I exhale roughly and stand up.

Then I turn towards the door and bow my head. I speak softly, so that none of the other bones can hear:

“I know I usually come down here to tell you I’m sorry. But I think today I want to tell you that I’m going to be all right.

“Don’t let me be one of the things that keeps you from peace, Mother. I’m all right.”
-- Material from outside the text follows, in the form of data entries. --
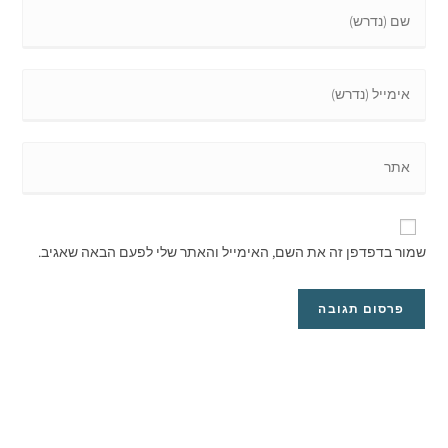
שמור בדפדפן זה את השם, האימייל והאתר שלי לפעם הבאה שאגיב.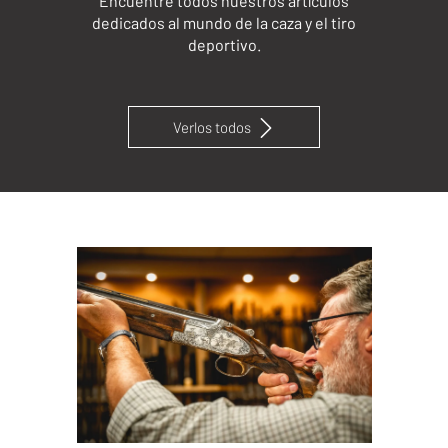
Encuentre todos nuestros artículos
dedicados al mundo de la caza y el tiro
deportivo.
Verlos todos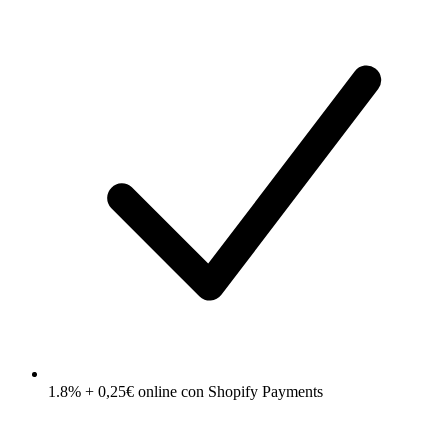
1.8% + 0,25€ online con Shopify Payments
I wait for a few moments, just … just in case. Then climb out of the Catacombs, brushing the dust from my trousers.

*   *   *

It’s an especially grim leavers ball. The few friends I have left at Watford are here with dates—or avoiding me. Dev and Niall haven’t quite forgiven me for befriending Simon. Dev said I wasted their entire childhood plotting against him.

“Oh, what else were you going to do with your childhood?” I asked.

Dev didn’t bother answering.

I end up standing next to the punchbowl, talking to Headmistress Bunce about Latin prefixes. It’s a fascinating subject, but I don’t feel like I needed to put on a black tie for it.

I think Professor Bunce is sad that Penelope’s not here. I consider consoling her with the fact that Penelope probably would’ve skipped the ball even if she’d stayed in school, but the headmistress is already wandering off to the other side of the courtyard to check her e-mail.

“I was hoping there’d be sandwiches,” someone mumbles.

I ignore him because I’m not at Watford to make friends or small talk, especially on my way out.

“Or at least cake.”

I turn around and see Simon Snow standing on the other side of the punch table. Wearing a suit and tie, with his hair properly parted and slicked to one side.

He shouldn’t have been able to sneak up on me like that, but he smells different these days—like something sweet and brown. No more green fire and brimstone.

“How’s the party?” he asks.

“Funereal,” I say. “How’d you get here?”

“Flew.”

My jaw drops, and he laughs.

“No,” he says. “Penny drove me. She let me off at the gates.”

“Where’re your wings?”

“Still there. Just invisible. Someone’s already tripped over my tail.”

“I’ve told you to tuck it in.”

“It makes my trousers fit funny.”

I laugh.

“Don’t laugh at me,” he says.

“When will I ever laugh, then?”

Snow rolls his eyes, then cuts them nervously to the side. Towards the White Chapel.

“You don’t have to be here,” I say.

“No,” he says quickly. “I do.” He clears his throat. “I don’t want you to leave without me.”

*   *   *

Simon Snow can’t dance.

The tail isn’t helping. I take the end in my left hand and wrap it around my wrist, holding it against his lower back.

“We don’t have to do this,” I’d said when we walked out to the stone patio where people were dancing. “No one has to know.”

“Know what?” Snow asked softly. “That I’m obsessed with you? That horse left the barn a long time ago.”

I press my left hand, still holding his tail, into his back and take his hand with my right. He lifts his left hand in the air, then drops it like he doesn’t know what to do with it.

“Put it on my shoulder,” I say. He does. I raise an eyebrow at him. “Didn’t Wellbelove ever teach you to dance?”

“She tried,” he says. “She said I was hopeless.”

“From the mouths of babes,” I say.

At least the song isn’t hopeless. It’s Nick Cave. “Into My Arms.” One of Fiona’s favourites. It’s so slow, we barely have to move.

Snow’s wearing an expensive suit. Black trousers, black waistcoat and tie, and a rich velvet jacket—deep blue with black lapels. It must be Dr. Wellbelove’s. It’s snug at the shoulders, but I can’t see where Snow’s wings are hidden. Someone has spelled him neat and tidy.